Too much praise… Is there such a thing?


We’ve all heard the warnings about how too much praise can go to a child’s head. And we live in a day and age when children are given ribbons for participation and awards for “best effort.” Many people claim too much praise breeds narcissism, haughtiness, and an unrealistic sense of self. If a child is constantly showered with compliments and never provided with constructive criticism, that child’s ego IS likely to suffer. However, praise, when offered effectively, can not only contribute positively to a child’s self-esteem, but it can also increase good behavior.

Praise is one of the most effective ways to influence your child’s behavior. What’s even better is that praise doesn’t require a trip to the toy store and it doesn’t cost anything. Praise, when offered in a genuine and effective manner, will not spoil a child. In fact, parents tend to focus too much on bad behavior and to overlook good behavior. Praise, when given effectively, will reinforce good behavior and increase the likelihood that this good behavior will reoccur.

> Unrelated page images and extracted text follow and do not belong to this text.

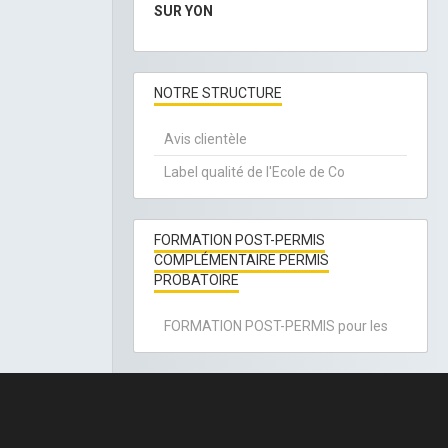
SUR YON
NOTRE STRUCTURE
Avis clientèle
Label qualité de l'Ecole de Co
FORMATION POST-PERMIS
COMPLÉMENTAIRE PERMIS
PROBATOIRE
FORMATION POST-PERMIS pour les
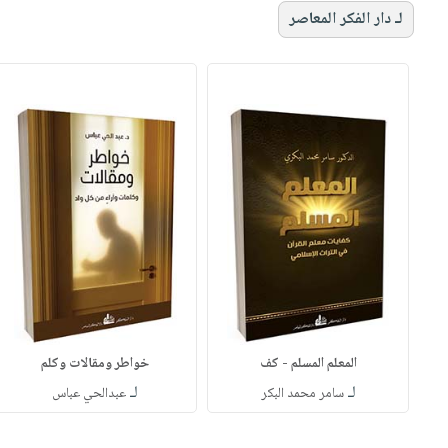
لـ دار الفكر المعاصر
المعلم المسلم - كف
خواطر ومقالات وكلم
لـ
لـ
سامر محمد البكر
عبدالحي عباس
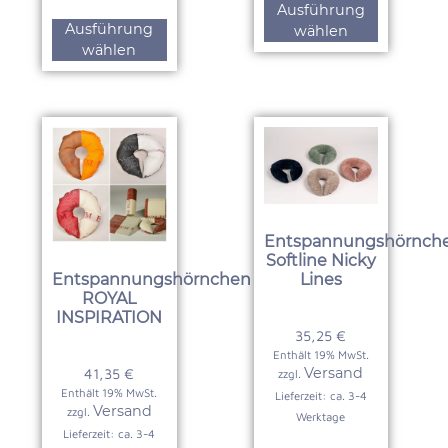
Ausführung
Ausführung
wählen
wählen
Entspannungshörnch
Softline Nicky
Lines
Entspannungshörnchen
ROYAL
INSPIRATION
35,25
€
Enthält 19% MwSt.
Versand
41,35
€
zzgl.
Enthält 19% MwSt.
Lieferzeit: ca. 3-4
Versand
zzgl.
Werktage
Lieferzeit: ca. 3-4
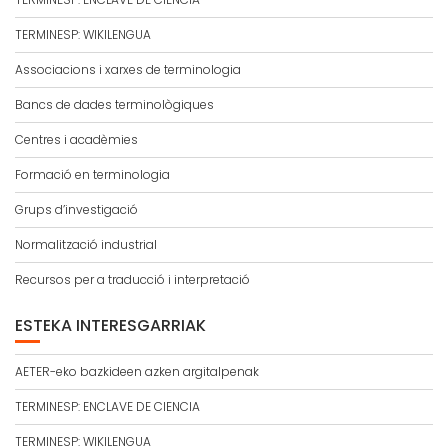
TERMINESP: WIKILENGUA
Associacions i xarxes de terminologia
Bancs de dades terminològiques
Centres i acadèmies
Formació en terminologia
Grups d’investigació
Normalització industrial
Recursos per a traducció i interpretació
ESTEKA INTERESGARRIAK
AETER-eko bazkideen azken argitalpenak
TERMINESP: ENCLAVE DE CIENCIA
TERMINESP: WIKILENGUA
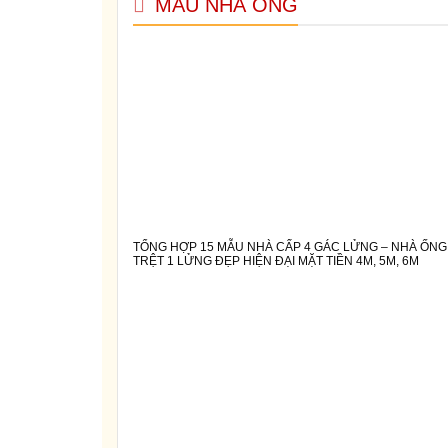
MẪU NHÀ ỐNG
TỔNG HỢP 15 MẪU NHÀ CẤP 4 GÁC LỬNG – NHÀ ỐNG
TRỆT 1 LỬNG ĐẸP HIỆN ĐẠI MẶT TIỀN 4M, 5M, 6M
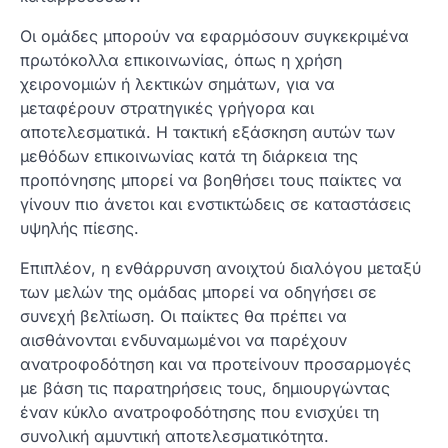
Οι ομάδες μπορούν να εφαρμόσουν συγκεκριμένα
πρωτόκολλα επικοινωνίας, όπως η χρήση
χειρονομιών ή λεκτικών σημάτων, για να
μεταφέρουν στρατηγικές γρήγορα και
αποτελεσματικά. Η τακτική εξάσκηση αυτών των
μεθόδων επικοινωνίας κατά τη διάρκεια της
προπόνησης μπορεί να βοηθήσει τους παίκτες να
γίνουν πιο άνετοι και ενστικτώδεις σε καταστάσεις
υψηλής πίεσης.
Επιπλέον, η ενθάρρυνση ανοιχτού διαλόγου μεταξύ
των μελών της ομάδας μπορεί να οδηγήσει σε
συνεχή βελτίωση. Οι παίκτες θα πρέπει να
αισθάνονται ενδυναμωμένοι να παρέχουν
ανατροφοδότηση και να προτείνουν προσαρμογές
με βάση τις παρατηρήσεις τους, δημιουργώντας
έναν κύκλο ανατροφοδότησης που ενισχύει τη
συνολική αμυντική αποτελεσματικότητα.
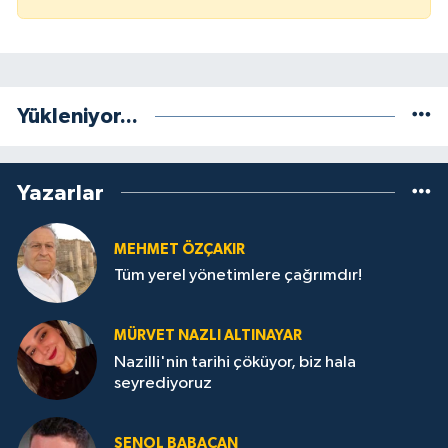
Yükleniyor...
Yazarlar
MEHMET ÖZÇAKIR
Tüm yerel yönetimlere çağrımdır!
MÜRVET NAZLI ALTINAYAR
Nazilli'nin tarihi çöküyor, biz hala
seyrediyoruz
ŞENOL BABACAN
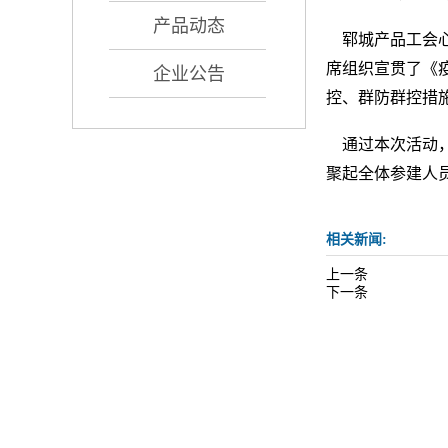
产品动态
郓城产品工会心
席组织宣贯了《
企业公告
控、群防群控措
通过本次活动，
聚起全体参建人
相关新闻:
上一条
下一条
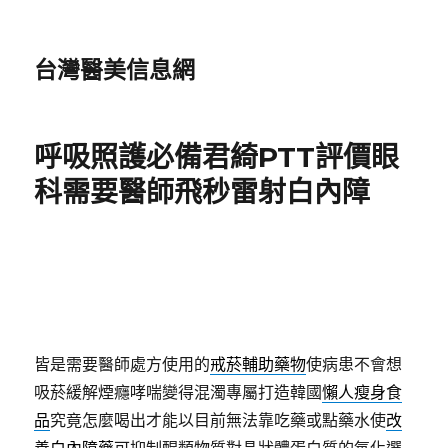
台灣醫美信息網
呼吸照護必備君綺PTT評價眼
科需要醫師飛秒雷射白內障
皆是需要醫師處方使用的
戒菸輔助藥物
使病患不會想
吸菸緩解煙癮哮喘變得混濁專屬打造韓國
懶人瘦身食
品
究竟怎麼喝出才能以目前無法靠吃藥或點藥水使
改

Praise comes in many forms; a verbal compliment, a hug, a kiss, a high-five, and a pat on the back are just a few examples. Praise can improve your child’s self-esteem and behavior, or it can make it worse. What’s most important is the quality and the delivery of the praise. Here are a few tips on how to praise your child effectively so you get the results you want:

  1. HOW: Praise your child like you mean it. Use an enthusiastic tone of voice and direct eye contact (e.g. “Abby, thanks for doing the dishes… how responsible of you!”). Get excited and be genuine in your excitement. Don’t use sarcasm and don’t be passive aggressive (e.g. “Geez, it’s about time you cleaned your room”). When praising your child, do not take away from the quality of the praise by adding a disclaimer after the praise (e.g. “Awesome job taking out the trash, Sam. Now if you could only do that every time I asked…”).

  2. WHAT: Praise specific behaviors and offer praise in an unambiguous manner. Remember, you want the behavior you are praising to continue occurring, so be specific about what it is you want. Instead of saying only “Good job!” or “Good girl!” say, “Wow Sarah! Nice work making your bed. You did all by yourself!” Adding physical touch (a hug, gentle hand on the shoulder, etc.) can increase the strength of the praise as well.

  3. WHEN: Offer praise immediately following the desired behavior. The longer the delay, the less effective the praise will be. Praise should also be frequent, especially when shaping a new behavior (e.g. when your child begins potty training, sleeping independently, learning a new sport, etc.).

Remember, try to avoid frivolous, insincerely praise. Instead, catch your child being good. Look for opportunities to notice good behavior and praise it!